■ Tugas yang Diberikan A ■
Sajikan catatan mulai dari baris yang memuat "(Monday): time range?" dan berakhir pada baris yang memuat "4:00 PM -- exactly on the 4 PM line.", termasuk kedua baris itu, sebagai CSV dua kolom bernama masukan dan keluaran. Buat satu baris untuk setiap teks beserta jawabannya, dengan setiap nilai dalam satu kolom berkutip dan jeda baris diganti spasi.

■ Teks Bacaan ■
##########

Dengan telah adanya berbagai pembaharuan tersebut, maka sangat
dimungkinkan hukum Islam di Indonesia kemudian berkembang sesuai dan seiring
dengan perubahan sosial terutama di era globalisasi saat ini. Dimana kemajuan
teknologi informasi seringkali dapat menimbulkan pergeseran nilai-nilai yang
semula dianggap sudah sangat mapan.
Jika umat Islam tidak cepat mengantisipasi perubahan sosial tersebut
dan sekaligus mencari solusi dan
pemecahan yang tepat, maka tidak mustahil Islam akan dilanda krisis relevansi (crisis
of relevance)[35]
dan akihrnya tersisihkan serta ditinggalkan orang.[36]
Kebangkitan baru intelektualisme Islam untuk melakukan pembaharuan
itu ditandai dengan munculnya berbagai pemikiran keislaman yang memberikan
formulasi, interpretasi dan refleksi terhadap berbagai persoalan kemasyarakatan
dalam arti luas (bukan hanya dalam bidang hukum saja, namun juga dalam bidang
yang lain: politik, budaya dan sebagainya).
Namun demikian, sejarah sering menyajikan fakta yang cukup menyedihkan
tentang nasib para penggagas pembaharuan, baik di Indonesia maupun di tempat lain.[37]
Penyebabnya cukup variatif, diantaranya adalah penafsiran pembaharuan itu
dengan istilah yang provokatif, yang dengan konotasi tertentu dapat menimbulkan
kecurigaan dan kesalahpahaman. Pembaharuan kemudian dianggap oleh sebagian
orang sebagai upaya menggugat keabsahan sumber ajaran Islam yang telah diyakini
sudah sangat benar dan mapan.
Sesungguhnya keadaan Islam dan masyarakat Islam di masa depan sangat
tergantung pada kecakapan para intelektualnya dalam menghadapi, mengerti dan
memecahkan berbagai persoalan yang baru.[38]
Namun kenyataan menunjukkan, bahwa masih ada sebagian umat Islam,
bahkan dari kalangan intelektual yang masih bersikukuh mempertahankan
intepretasi ajaran lama dan tidak terbuka terhadap gagasan-gagasan baru.
Sebagai contoh konkrit, khususnya dalam bidang hukum Islam adalah
penetapan terhadap gagasan fiqhi bercorak keindonesiaan oleh Hazairin
dengan mazhab Nasional[39]
dan Hasbi Ash-Shiddieqy dengan Fiqhi Indonesia.[40]
Penentangan itu bukan hanya dari kalangan awam, namun yang sangat keras justru
dari pada cendekiawan, seperti Ali Yafie[41]
walaupun belakangan nampak adanya kecenderungan untuk mendukungnya.[42]
D.
PROSPEK
HUKUM ISLAM DI INDONESIA
Dalam membicarakan prospek hukum Islam di Indonesia, setidaknya ada
dua aspek yang perlu untuk dikedepankan:
1.
Aspek
kekuatan dan peluang. Keduanya berkaitan dengan hukum Islam dan umat Islam yang
berperan sebagai pendukung prospek hukum Islam di Indonesia.
2.

##########

■ Tugas yang Diberikan B ■
Tukar "umat Islam" dengan "kaum Muslim" pada bagian teks bacaan yang dimulai dari "Sesungguhnya keadaan Islam" dan berakhir pada "terhadap gagasan-gagasan baru.", lalu tuliskan ulang bagian itu.

##########

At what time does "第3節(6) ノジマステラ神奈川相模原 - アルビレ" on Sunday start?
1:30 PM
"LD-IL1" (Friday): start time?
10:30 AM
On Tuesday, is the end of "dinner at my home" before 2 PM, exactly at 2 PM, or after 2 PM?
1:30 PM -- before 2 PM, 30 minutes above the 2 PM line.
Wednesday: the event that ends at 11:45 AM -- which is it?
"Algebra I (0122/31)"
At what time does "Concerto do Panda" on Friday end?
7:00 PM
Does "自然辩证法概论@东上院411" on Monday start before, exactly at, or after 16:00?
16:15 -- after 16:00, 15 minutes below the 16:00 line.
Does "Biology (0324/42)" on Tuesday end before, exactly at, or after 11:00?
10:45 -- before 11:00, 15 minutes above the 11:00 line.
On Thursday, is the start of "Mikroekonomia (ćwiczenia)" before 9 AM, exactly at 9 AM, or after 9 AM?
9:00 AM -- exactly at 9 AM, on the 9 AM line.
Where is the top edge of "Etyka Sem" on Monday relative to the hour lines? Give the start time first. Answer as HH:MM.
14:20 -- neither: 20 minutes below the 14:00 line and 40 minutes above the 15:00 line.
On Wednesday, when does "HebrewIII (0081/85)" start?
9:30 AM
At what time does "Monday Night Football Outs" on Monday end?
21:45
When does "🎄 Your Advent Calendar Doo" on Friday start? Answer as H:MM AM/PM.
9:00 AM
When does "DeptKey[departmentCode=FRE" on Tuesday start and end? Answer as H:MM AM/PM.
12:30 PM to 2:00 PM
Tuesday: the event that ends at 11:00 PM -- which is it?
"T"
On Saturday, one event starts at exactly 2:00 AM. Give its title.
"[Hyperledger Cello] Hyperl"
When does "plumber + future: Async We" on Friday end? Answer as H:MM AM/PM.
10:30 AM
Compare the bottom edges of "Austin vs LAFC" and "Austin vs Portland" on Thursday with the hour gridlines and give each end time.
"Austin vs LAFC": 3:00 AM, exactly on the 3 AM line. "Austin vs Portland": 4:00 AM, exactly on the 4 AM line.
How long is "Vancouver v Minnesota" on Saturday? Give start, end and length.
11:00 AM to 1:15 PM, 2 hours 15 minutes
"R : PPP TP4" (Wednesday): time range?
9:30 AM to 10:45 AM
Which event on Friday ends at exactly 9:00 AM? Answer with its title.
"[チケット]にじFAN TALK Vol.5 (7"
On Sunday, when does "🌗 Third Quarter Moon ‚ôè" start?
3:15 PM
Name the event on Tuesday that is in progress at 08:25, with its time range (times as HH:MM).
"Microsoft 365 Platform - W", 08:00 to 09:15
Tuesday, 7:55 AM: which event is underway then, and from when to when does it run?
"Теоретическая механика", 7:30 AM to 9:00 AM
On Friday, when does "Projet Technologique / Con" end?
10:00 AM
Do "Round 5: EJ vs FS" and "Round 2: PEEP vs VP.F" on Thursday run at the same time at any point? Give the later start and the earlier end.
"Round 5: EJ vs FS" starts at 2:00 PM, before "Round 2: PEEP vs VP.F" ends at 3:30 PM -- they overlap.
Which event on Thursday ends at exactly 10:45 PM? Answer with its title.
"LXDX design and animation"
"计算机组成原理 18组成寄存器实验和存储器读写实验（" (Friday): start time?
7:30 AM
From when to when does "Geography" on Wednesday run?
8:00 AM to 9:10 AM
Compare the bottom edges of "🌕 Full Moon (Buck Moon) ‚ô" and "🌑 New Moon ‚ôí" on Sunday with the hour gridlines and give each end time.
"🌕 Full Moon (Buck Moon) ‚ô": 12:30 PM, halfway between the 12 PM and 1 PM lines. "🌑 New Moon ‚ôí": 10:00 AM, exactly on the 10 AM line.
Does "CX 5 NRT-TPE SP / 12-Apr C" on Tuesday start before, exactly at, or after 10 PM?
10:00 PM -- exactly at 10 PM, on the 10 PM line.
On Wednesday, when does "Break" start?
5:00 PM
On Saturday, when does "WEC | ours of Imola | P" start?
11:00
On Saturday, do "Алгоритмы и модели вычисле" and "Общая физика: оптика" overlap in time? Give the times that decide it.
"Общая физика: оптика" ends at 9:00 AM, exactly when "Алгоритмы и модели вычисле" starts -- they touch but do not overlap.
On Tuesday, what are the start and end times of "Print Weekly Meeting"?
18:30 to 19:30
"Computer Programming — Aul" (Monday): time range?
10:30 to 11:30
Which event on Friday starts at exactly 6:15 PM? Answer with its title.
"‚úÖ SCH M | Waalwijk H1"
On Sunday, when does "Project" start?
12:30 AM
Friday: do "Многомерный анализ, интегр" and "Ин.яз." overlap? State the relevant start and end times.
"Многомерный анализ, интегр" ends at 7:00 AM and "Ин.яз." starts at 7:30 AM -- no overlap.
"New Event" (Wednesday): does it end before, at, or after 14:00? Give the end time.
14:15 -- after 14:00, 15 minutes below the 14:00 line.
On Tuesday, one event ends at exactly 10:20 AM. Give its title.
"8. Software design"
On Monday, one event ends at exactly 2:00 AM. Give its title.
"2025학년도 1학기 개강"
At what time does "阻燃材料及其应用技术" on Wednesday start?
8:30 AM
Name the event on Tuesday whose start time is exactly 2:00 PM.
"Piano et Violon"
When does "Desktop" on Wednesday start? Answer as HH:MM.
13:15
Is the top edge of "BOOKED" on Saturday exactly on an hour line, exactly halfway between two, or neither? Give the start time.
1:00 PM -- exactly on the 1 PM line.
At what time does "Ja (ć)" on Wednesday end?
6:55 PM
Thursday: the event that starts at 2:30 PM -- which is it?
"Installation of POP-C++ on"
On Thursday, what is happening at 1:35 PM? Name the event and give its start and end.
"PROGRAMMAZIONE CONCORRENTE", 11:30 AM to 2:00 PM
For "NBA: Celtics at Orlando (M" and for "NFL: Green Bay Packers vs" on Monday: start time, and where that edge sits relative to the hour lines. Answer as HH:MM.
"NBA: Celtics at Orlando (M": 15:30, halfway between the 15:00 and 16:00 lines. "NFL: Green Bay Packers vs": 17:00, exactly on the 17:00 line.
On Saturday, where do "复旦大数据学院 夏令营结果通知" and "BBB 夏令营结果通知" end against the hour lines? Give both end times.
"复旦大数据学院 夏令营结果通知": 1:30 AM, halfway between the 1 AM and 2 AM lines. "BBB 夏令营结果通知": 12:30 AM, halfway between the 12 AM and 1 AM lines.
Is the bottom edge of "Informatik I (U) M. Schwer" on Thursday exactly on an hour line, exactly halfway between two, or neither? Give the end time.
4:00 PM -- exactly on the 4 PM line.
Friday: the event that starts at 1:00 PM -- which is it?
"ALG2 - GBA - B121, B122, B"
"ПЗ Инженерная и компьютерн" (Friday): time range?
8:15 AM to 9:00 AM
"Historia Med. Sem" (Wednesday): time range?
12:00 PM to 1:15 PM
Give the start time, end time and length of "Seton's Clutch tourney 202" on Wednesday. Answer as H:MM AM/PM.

##########

■ Jawaban Latihan A ■
masukan,keluaran
"""Computer Programming — Aul"" (Monday): time range?","10:30 to 11:30"
"Which event on Friday starts at exactly 6:15 PM? Answer with its title.","""‚úÖ SCH M | Waalwijk H1"""
"On Sunday, when does ""Project"" start?","12:30 AM"
"Friday: do ""Многомерный анализ, интегр"" and ""Ин.яз."" overlap? State the relevant start and end times.","""Многомерный анализ, интегр"" ends at 7:00 AM and ""Ин.яз."" starts at 7:30 AM -- no overlap."
"""New Event"" (Wednesday): does it end before, at, or after 14:00? Give the end time.","14:15 -- after 14:00, 15 minutes below the 14:00 line."
"On Tuesday, one event ends at exactly 10:20 AM. Give its title.","""8. Software design"""
"On Monday, one event ends at exactly 2:00 AM. Give its title.","""2025학년도 1학기 개강"""
"At what time does ""阻燃材料及其应用技术"" on Wednesday start?","8:30 AM"
"Name the event on Tuesday whose start time is exactly 2:00 PM.","""Piano et Violon"""
"When does ""Desktop"" on Wednesday start? Answer as HH:MM.","13:15"
"Is the top edge of ""BOOKED"" on Saturday exactly on an hour line, exactly halfway between two, or neither? Give the start time.","1:00 PM -- exactly on the 1 PM line."
"At what time does ""Ja (ć)"" on Wednesday end?","6:55 PM"
"Thursday: the event that starts at 2:30 PM -- which is it?","""Installation of POP-C++ on"""
"On Thursday, what is happening at 1:35 PM? Name the event and give its start and end.","""PROGRAMMAZIONE CONCORRENTE"", 11:30 AM to 2:00 PM"
"For ""NBA: Celtics at Orlando (M"" and for ""NFL: Green Bay Packers vs"" on Monday: start time, and where that edge sits relative to the hour lines. Answer as HH:MM.","""NBA: Celtics at Orlando (M"": 15:30, halfway between the 15:00 and 16:00 lines. ""NFL: Green Bay Packers vs"": 17:00, exactly on the 17:00 line."
"On Saturday, where do ""复旦大数据学院 夏令营结果通知"" and ""BBB 夏令营结果通知"" end against the hour lines? Give both end times.","""复旦大数据学院 夏令营结果通知"": 1:30 AM, halfway between the 1 AM and 2 AM lines. ""BBB 夏令营结果通知"": 12:30 AM, halfway between the 12 AM and 1 AM lines."
"Is the bottom edge of ""Informatik I (U) M. Schwer"" on Thursday exactly on an hour line, exactly halfway between two, or neither? Give the end time.","4:00 PM -- exactly on the 4 PM line."

■ Jawaban Latihan B ■
Sesungguhnya keadaan Islam dan masyarakat Islam di masa depan sangat
tergantung pada kecakapan para intelektualnya dalam menghadapi, mengerti dan
memecahkan berbagai persoalan yang baru.[38]
Namun kenyataan menunjukkan, bahwa masih ada sebagian kaum Muslim,
bahkan dari kalangan intelektual yang masih bersikukuh mempertahankan
intepretasi ajaran lama dan tidak terbuka terhadap gagasan-gagasan baru.